Possible performance bug

[Steve Grubb]

On Thursday 08 September 2005 19:31, Chris Wright wrote:
> It seems odd a benchmark that runs after -e0 (that's creating only new
> processes) would be that penalized.

Agreed, that's why I think we need to dig into this to see where it leads.

> Profiles would be helpful. Actually, it'd be interesting to see overhead of
> audit turned on, but not generating any records (no rules loaded, no avc
> messages). 

True.
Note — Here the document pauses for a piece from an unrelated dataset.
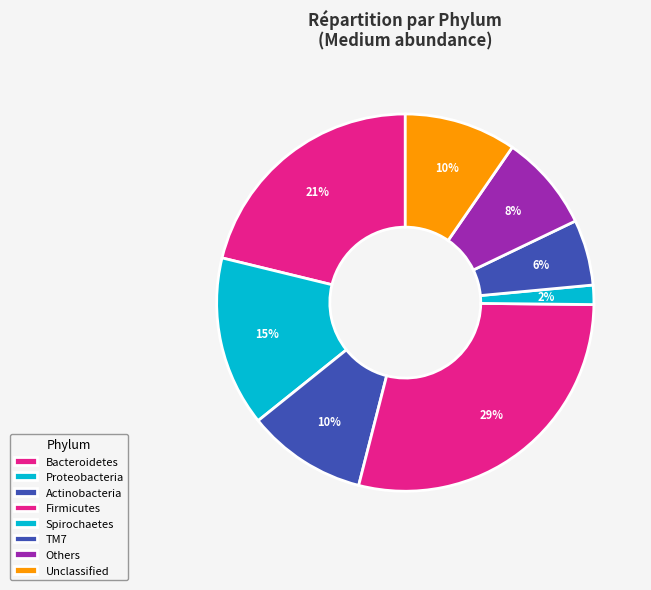

What percentage do Actinobacteria and Bacteroidetes together represent?

31.5%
I'll see if we can get those.

>
> Not sure what you mean by reap, normal task destruction will still reap
> those.

I mean claim the memory used by the context and set context = NULL so that 
syscall_exit no longer gets penalized.

> But it's a valid question if disabling audit should disable 
> audit_exit.  Any pending audit records would be lost.

The act of issuing auditctl -e 0 is not precise, there could always be 
something lost.

> Trying to proactively reclaim contexts when disabled would mean long running
> processes would no longer get audited if an admin did disable/enable.

It would seem that whatever made the program auditable would still be true and 
a context would eventually get generated for it if it indeed was of interest. 
Maybe changing the if (likely(!context)) to if (likely(context == NULL || 
audit_enabled == 0)) would solve the problem.

-Steve